**WHAT IS EXPECTED:** In the records below, find each line with "bold" and copy it.

**SUPPLIED DATA:**
▬▬▬▬▬▬

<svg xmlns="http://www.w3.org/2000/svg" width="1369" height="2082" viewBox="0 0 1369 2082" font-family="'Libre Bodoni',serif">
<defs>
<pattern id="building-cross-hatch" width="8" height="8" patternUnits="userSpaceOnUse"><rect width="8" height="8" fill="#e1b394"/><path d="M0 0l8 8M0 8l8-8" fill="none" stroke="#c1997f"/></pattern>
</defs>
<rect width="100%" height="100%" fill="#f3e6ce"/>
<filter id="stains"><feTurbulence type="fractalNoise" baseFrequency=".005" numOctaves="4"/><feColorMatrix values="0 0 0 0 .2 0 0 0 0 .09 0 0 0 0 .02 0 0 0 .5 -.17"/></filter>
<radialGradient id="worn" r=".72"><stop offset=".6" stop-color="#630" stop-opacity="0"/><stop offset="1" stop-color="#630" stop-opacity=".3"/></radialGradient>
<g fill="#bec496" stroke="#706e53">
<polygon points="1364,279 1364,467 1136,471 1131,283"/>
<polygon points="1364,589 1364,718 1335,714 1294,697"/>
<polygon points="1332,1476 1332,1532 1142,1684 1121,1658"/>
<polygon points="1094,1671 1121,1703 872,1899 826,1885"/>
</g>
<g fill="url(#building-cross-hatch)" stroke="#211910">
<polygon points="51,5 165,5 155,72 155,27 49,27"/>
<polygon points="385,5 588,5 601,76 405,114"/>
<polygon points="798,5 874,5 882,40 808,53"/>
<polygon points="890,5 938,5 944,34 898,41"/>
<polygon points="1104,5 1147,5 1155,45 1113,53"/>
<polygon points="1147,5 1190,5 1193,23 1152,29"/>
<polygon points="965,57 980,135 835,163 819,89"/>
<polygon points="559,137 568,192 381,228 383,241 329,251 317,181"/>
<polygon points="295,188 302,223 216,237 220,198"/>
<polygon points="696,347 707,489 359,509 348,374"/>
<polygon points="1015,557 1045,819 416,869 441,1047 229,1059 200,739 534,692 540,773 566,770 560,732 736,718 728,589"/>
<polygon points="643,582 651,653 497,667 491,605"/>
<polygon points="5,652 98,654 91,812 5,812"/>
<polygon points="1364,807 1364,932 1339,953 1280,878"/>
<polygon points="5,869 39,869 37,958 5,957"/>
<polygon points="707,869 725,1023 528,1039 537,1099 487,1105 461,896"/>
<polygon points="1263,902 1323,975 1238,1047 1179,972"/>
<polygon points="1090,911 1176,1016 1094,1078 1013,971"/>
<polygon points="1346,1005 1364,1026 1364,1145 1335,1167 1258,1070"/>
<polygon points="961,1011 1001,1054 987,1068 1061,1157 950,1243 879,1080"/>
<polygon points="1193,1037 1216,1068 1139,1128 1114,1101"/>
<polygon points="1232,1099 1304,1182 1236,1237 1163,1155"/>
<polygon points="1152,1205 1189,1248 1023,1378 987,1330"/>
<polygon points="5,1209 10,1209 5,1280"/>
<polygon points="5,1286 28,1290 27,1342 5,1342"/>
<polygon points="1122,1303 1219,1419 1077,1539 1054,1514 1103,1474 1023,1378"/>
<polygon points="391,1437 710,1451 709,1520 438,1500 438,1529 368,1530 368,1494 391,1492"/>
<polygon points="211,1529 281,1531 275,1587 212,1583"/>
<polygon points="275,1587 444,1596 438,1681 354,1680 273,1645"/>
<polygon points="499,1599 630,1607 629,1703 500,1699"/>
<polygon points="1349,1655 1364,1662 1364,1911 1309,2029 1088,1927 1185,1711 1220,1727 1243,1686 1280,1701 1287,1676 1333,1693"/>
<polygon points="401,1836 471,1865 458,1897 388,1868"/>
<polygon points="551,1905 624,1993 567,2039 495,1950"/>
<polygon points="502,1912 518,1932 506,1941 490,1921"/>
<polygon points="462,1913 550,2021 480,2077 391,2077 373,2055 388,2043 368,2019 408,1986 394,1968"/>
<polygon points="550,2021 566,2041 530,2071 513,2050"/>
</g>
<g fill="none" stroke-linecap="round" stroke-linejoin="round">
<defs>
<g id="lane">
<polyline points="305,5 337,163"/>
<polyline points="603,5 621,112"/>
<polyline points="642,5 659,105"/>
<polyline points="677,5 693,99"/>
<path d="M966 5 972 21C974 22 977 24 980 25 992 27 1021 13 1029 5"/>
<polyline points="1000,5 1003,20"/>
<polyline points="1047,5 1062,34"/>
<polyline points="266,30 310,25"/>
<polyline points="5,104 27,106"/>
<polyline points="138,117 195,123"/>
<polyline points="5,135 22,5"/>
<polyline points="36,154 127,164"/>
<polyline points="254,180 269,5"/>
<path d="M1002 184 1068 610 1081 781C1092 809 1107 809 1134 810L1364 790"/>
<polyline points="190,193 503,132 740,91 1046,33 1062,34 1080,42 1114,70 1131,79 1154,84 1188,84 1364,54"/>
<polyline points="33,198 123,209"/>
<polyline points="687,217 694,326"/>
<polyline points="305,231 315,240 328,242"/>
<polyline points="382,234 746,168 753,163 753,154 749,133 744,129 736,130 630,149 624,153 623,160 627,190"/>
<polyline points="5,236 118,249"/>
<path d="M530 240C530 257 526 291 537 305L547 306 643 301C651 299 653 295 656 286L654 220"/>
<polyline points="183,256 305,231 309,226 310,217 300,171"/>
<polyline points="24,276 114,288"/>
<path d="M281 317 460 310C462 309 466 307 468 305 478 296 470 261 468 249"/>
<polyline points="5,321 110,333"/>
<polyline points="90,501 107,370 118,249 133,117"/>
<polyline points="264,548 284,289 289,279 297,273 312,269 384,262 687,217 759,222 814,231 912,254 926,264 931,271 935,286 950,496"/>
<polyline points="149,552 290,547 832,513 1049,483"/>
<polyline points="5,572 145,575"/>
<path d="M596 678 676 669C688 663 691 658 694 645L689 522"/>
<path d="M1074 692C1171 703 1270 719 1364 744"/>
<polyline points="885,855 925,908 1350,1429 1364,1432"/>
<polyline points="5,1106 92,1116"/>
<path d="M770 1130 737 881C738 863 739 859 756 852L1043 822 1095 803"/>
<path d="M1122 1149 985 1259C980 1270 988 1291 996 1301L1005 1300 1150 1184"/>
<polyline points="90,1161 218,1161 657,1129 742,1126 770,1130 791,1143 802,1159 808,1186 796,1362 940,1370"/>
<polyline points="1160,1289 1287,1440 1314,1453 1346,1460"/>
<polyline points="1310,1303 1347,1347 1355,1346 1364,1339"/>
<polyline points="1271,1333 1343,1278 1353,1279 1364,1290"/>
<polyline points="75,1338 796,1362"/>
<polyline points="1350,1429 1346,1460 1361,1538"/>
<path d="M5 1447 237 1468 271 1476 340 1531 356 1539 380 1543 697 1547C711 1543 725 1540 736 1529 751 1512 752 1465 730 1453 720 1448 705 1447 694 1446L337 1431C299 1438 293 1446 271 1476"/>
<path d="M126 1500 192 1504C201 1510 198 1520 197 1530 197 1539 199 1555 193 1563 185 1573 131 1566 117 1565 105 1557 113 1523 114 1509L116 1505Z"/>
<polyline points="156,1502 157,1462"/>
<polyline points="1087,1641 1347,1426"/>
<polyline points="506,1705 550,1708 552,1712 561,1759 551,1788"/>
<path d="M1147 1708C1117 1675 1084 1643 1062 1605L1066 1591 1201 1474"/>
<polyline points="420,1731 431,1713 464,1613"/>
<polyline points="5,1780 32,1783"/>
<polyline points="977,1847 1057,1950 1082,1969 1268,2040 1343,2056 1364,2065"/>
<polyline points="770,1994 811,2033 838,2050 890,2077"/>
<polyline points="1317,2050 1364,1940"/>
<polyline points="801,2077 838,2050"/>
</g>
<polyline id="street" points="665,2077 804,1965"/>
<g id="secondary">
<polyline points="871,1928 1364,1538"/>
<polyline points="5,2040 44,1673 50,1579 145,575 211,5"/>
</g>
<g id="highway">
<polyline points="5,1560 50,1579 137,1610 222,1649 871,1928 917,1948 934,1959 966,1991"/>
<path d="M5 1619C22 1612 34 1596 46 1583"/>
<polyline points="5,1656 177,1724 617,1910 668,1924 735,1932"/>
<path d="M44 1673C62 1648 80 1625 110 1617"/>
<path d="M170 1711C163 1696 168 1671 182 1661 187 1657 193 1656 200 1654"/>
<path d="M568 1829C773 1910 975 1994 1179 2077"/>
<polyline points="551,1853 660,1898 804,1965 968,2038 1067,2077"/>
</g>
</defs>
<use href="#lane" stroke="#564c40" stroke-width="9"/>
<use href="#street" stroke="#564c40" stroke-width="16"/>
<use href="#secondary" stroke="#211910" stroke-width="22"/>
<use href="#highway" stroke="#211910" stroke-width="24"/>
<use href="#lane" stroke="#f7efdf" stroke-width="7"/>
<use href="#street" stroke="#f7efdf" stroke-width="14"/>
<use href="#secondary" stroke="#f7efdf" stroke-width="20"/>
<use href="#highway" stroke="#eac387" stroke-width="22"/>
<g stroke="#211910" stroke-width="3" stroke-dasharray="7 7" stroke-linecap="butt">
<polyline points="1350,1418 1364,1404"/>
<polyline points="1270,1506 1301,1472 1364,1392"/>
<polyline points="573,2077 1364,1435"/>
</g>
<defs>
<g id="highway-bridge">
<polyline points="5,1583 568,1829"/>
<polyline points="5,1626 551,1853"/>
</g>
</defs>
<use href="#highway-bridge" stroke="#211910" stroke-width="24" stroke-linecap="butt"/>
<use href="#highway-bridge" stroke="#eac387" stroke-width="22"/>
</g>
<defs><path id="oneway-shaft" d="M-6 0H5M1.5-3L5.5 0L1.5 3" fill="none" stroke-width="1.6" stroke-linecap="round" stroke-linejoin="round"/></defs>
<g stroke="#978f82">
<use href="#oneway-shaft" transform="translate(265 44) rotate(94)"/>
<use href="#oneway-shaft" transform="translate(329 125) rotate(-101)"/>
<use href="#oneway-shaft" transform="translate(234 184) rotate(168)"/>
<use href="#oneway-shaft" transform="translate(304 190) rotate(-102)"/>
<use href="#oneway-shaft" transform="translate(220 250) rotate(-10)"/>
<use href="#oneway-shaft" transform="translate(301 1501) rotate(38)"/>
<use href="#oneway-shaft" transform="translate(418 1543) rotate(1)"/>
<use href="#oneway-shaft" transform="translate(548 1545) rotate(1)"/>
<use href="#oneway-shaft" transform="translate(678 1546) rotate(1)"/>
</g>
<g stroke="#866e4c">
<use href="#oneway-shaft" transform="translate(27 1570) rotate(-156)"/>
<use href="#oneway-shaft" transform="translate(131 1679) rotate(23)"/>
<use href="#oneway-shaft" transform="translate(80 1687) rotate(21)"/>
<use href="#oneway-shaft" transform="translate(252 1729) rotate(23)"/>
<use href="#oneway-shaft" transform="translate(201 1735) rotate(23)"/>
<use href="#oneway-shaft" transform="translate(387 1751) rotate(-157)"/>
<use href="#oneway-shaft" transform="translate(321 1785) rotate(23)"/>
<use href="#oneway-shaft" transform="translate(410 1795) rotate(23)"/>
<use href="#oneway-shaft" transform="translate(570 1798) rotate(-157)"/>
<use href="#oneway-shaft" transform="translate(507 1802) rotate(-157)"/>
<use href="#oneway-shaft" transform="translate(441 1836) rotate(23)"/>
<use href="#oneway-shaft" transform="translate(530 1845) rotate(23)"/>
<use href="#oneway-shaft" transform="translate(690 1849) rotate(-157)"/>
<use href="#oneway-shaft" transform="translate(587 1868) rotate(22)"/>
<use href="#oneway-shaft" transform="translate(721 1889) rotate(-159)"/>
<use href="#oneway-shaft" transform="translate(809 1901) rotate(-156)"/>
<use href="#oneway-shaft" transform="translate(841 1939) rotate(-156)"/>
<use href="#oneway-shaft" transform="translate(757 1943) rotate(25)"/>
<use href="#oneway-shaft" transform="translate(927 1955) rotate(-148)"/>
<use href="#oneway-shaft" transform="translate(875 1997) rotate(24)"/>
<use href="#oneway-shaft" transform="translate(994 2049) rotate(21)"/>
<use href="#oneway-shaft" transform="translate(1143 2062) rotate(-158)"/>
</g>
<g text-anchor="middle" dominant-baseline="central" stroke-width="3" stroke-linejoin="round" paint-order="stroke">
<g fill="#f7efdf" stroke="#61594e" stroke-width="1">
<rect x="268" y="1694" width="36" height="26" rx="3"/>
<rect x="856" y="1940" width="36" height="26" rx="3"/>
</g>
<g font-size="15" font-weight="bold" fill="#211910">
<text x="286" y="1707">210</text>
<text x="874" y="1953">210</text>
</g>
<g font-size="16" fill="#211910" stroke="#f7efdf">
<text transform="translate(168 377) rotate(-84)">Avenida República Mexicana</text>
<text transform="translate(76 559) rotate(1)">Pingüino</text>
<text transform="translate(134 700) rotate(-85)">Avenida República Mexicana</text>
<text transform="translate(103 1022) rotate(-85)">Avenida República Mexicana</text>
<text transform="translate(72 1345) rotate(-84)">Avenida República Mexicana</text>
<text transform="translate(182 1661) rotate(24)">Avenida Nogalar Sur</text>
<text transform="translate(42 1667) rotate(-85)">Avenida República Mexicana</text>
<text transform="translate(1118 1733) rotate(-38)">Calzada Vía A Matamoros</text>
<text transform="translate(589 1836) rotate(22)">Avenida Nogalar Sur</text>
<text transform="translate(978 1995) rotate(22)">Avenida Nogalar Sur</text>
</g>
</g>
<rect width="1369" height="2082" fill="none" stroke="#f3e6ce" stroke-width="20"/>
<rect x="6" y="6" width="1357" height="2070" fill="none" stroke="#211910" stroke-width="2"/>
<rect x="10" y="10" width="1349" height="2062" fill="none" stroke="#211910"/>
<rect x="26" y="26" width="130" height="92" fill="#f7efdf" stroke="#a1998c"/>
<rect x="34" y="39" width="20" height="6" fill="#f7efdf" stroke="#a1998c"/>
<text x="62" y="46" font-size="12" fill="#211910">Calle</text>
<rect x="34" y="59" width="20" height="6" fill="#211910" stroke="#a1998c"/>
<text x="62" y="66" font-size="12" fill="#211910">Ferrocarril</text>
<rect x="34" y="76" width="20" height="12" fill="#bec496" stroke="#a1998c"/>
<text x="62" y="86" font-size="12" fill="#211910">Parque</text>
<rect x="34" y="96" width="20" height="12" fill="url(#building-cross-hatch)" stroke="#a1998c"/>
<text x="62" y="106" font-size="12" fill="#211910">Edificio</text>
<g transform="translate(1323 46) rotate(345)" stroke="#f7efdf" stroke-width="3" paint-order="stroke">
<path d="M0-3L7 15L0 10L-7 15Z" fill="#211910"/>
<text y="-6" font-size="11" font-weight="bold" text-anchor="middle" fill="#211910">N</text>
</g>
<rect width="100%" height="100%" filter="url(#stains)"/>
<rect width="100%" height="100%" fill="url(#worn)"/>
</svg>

▬▬▬▬▬▬

**REPLY:**
<g font-size="15" font-weight="bold" fill="#211910">
<text y="-6" font-size="11" font-weight="bold" text-anchor="middle" fill="#211910">N</text>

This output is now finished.